Home of Your Own Pre-Qualification Tool 

Please answer the following questions to see if you are eligible to apply for the Housing Choice Voucher (HCV) Homeownership Program. 

1.

Are you a participant who has been in good standing in the HCV rental program for at least one year? A participant in good standing means you are fully compliant with all SDHC rules and your landlord lease over the past year, and have not had a repayment agreement with SDHC within the last 12 months.
 

 

If ‘yes,’ continue to question #2:  i
 

 

If 'no,' go no further at this time.  After completing one-year of participation in the HCV rental program and/or meeting the good standing requirement for a full 12 months, you may proceed with this questionnaire.
 

2.

 Has the head of household, spouse, or co-head been employed full-time (an average of no less than 35 hours per week) for the past 12 months and been continuously employed for at least 24 months? 
OR

Is the head of household, spouse, or co-head permanently disabled or elderly?
 

 

If ‘yes,’ continue to question #3:  i
 

 

If ‘no,’ go no further. You are not eligible to apply for the HCV Homeownership Program until you establish the required employment history or you become permanently disabled or elderly.
 

3.

For a non-elderly/non-disabled family, is your annual income equal to or greater than $35,000 or are you a current FSS/ASPIRE participant or recent graduate with an annual income equal to or greater than $30,000? (Please note that TANF/AFDC assistance cannot be counted as income for non-elderly/non-disabled families to qualify for the HCV Homeownership Program.)
OR

If permanently disabled or elderly, do you have a minimum annual income greater than or equal to $25,000? (TANF/AFDC can be counted as income for permanently disabled or elderly families to qualify for the HCV Homeownership Program.)

 

 

If ‘yes,’ continue to question #4:  i
 

 

If ‘no,’ stop here. You do not qualify for the homeownership program unless you meet the minimum income requirements.
 

4.

Are you a first-time homebuyer, or do you require homeownership as a reasonable accommodation for a disability? A first-time homebuyer is defined as a family with no family member having ownership in a home within the past three years*.
 

 

If ‘yes,’ continue to question #5:  i
 

  If ‘no,’ you must satisfy the time requirement of three full years of no ownership interest in a home to qualify as a first time homebuyer.

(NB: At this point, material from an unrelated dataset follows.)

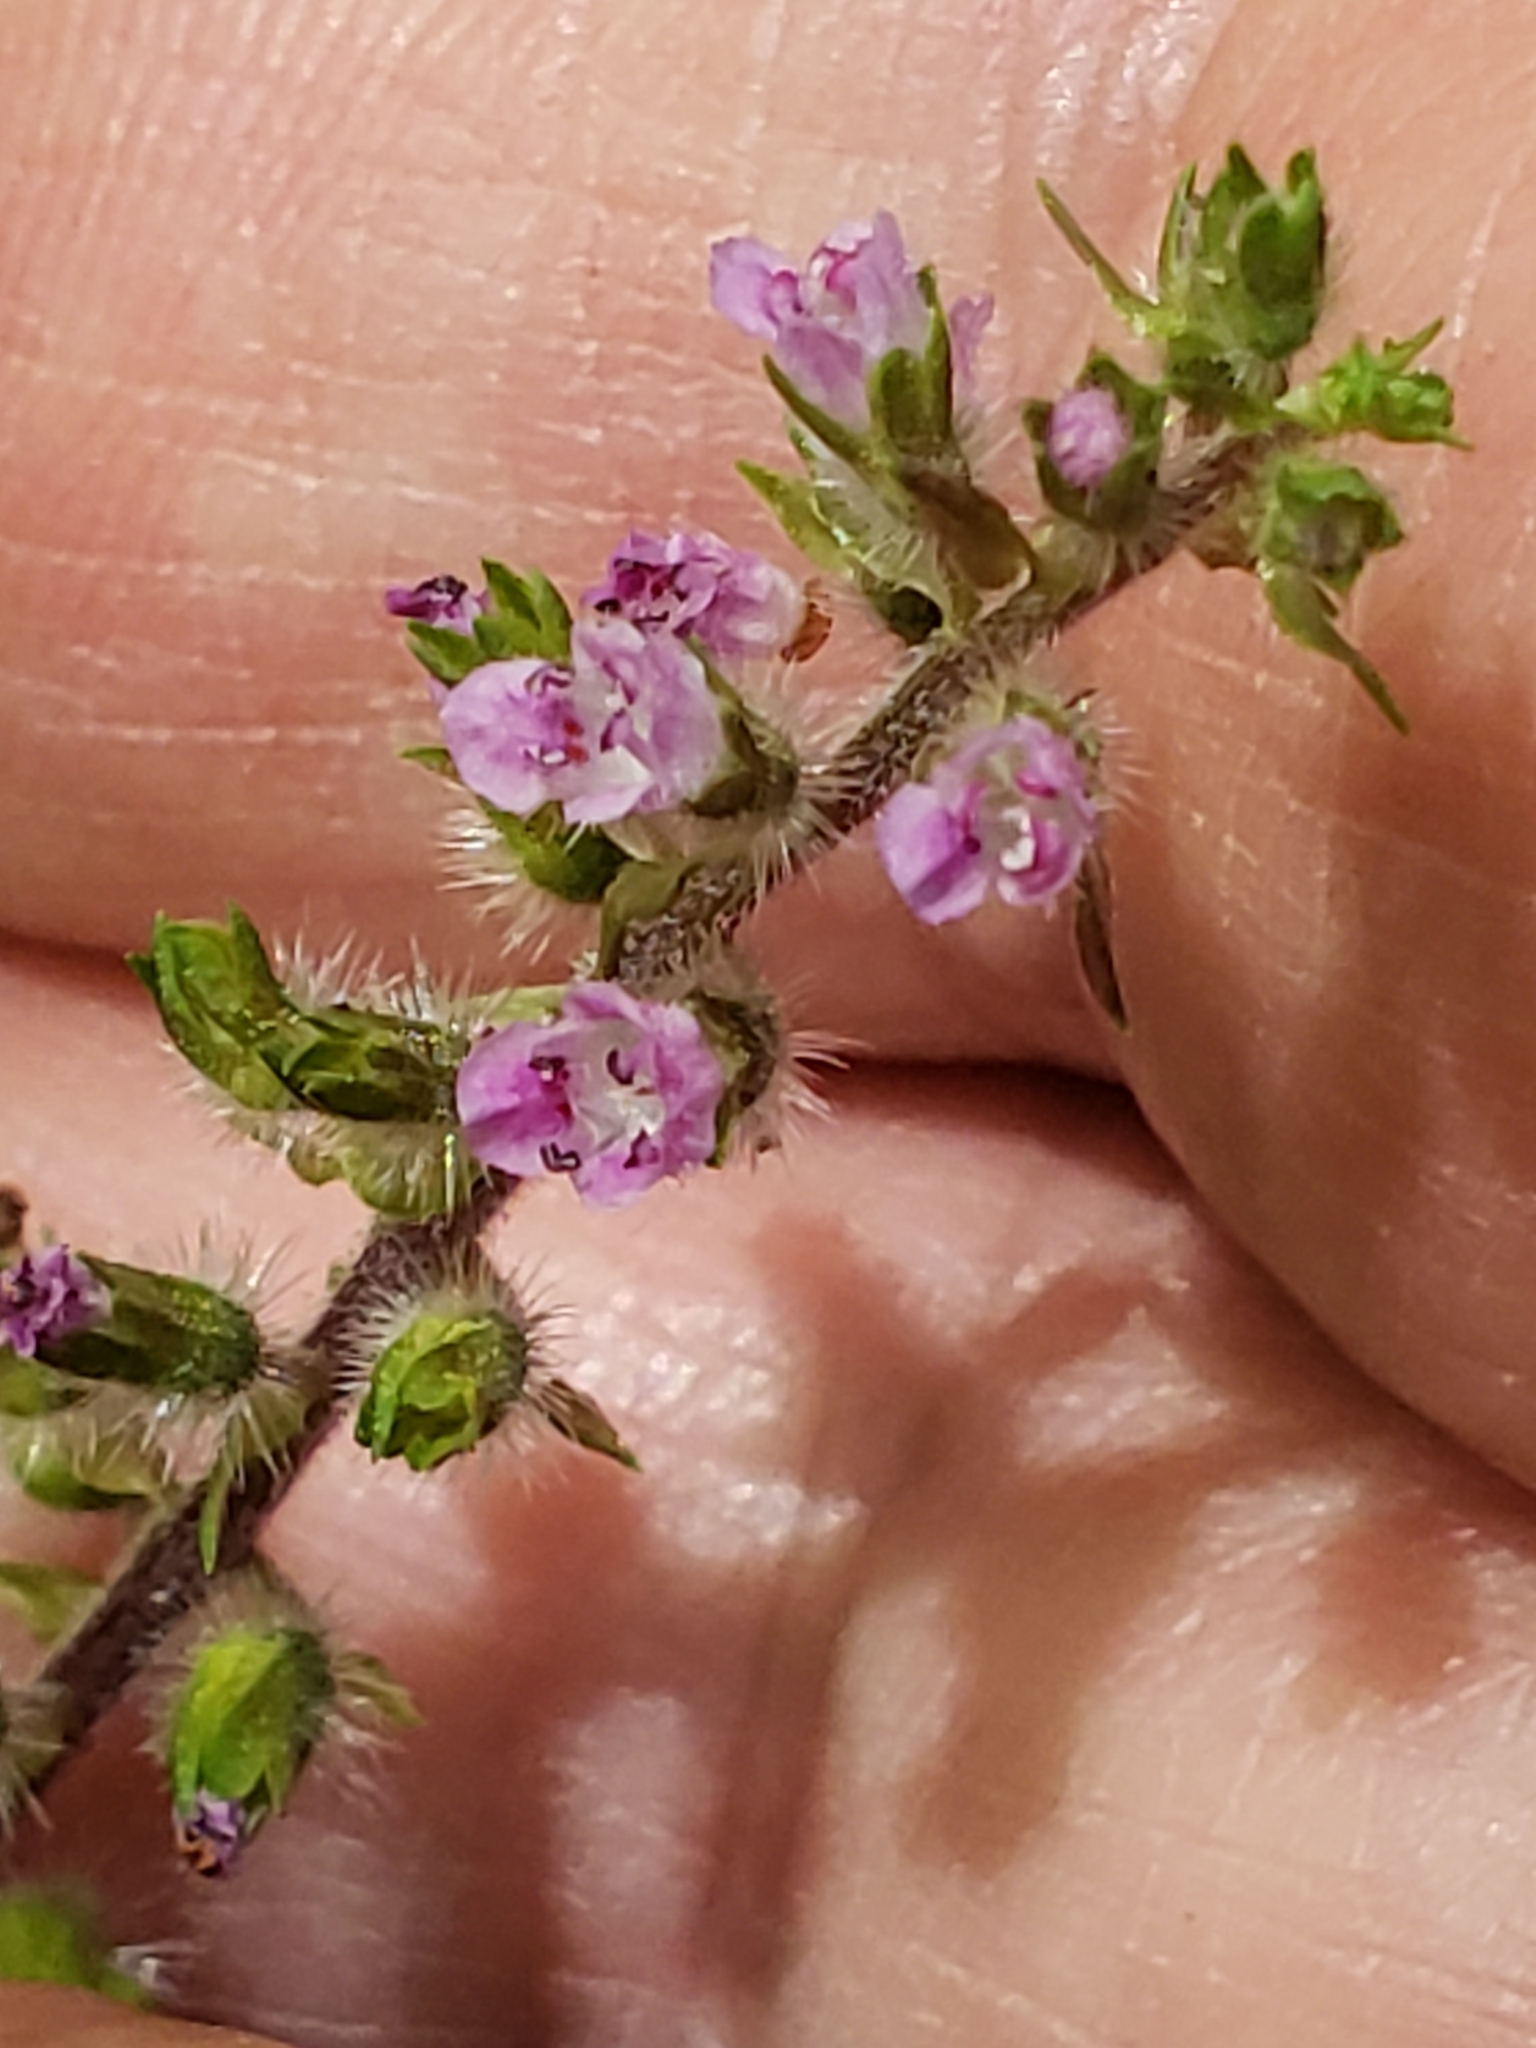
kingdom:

*Displaced domestics or applicants who owned shares in a co-op may have owned in the last 3 years, but cannot currently own a residential unit.
 

5.

Do you have at least $3000.00 in savings, IDA, or checking accounts for use toward a down payment? A maximum of $1,500 may be used from your FSS/ASPIRE match to meet this requirement. The other $1,500 needs to be verifiable savings accumulated over several months in your savings, IDA, or checking accounts.
 

 

If ‘yes,’ continue to question #6:  i
 

 

If ‘no,’ stop here. You do not qualify for the homeownership program unless you meet the minimum savings requirement.
 

6.

Do you have good credit?
 

 

If ‘no,’ go no further today. You may be interested in attending Financial Fitness Training to learn more about increasing financial assets and resolving credit issues. A seminar schedule is located at: http://www.chworks.org.  
 

 

If ‘yes,’ continue with the instructions below. If you do not know what your credit report contains, you may view it at  http://www.annualcreditreport.com.

i

If you answered ‘yes’ to all six items above, your family meets the minimum eligibility requirements for the Home of Your Own program. Please click here for the application and attachments.

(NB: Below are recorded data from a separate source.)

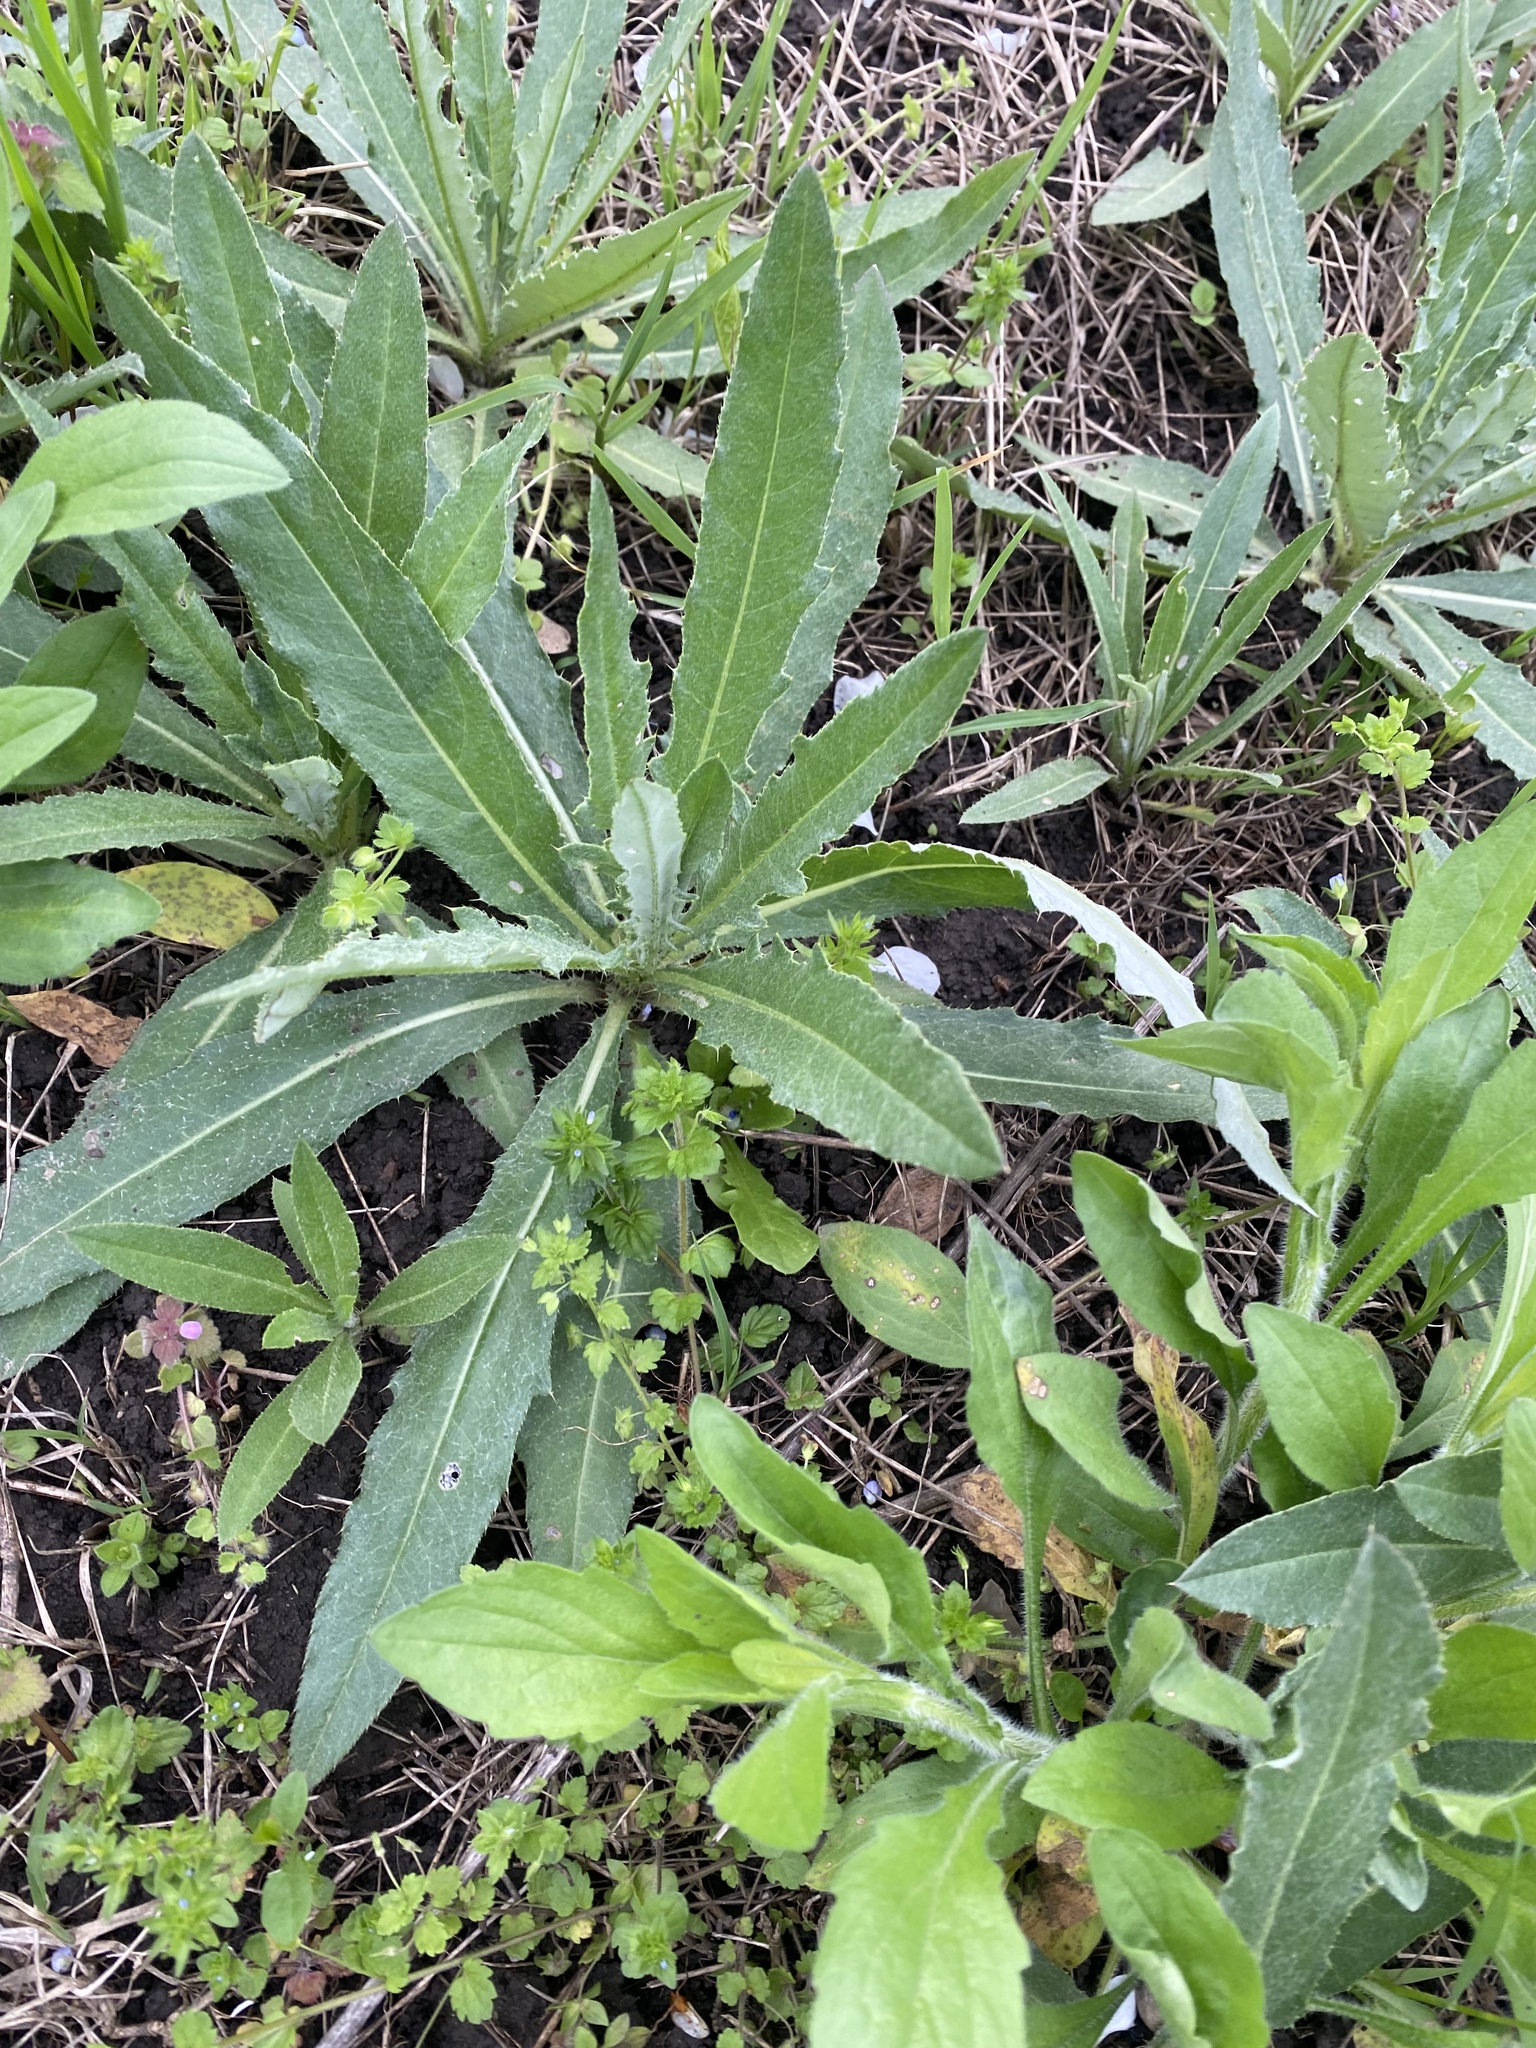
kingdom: Plantae
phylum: Tracheophyta
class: Magnoliopsida
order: Asterales
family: Asteraceae
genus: Cirsium
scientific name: Cirsium arvense
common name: Creeping thistle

Complete the application and ALL the necessary attachments, and submit with your last 6 months of bank statements to:

San Diego Housing Commission
Attn: Natalie Riddle #27
1122 Broadway Ste. 300
San Diego, CA 92101 

Note: Housing Choice Voucher Homeownership Program eligibility does not guarantee you will be able to secure a mortgage loan. Mortgage lenders look at additional factors such as credit report and debt-to-income ratios before deciding whether a family will qualify for a mortgage loan. You may need savings greater than the program minimum for the down payment or closing costs. You should also consider home expenses when budgeting for homeownership.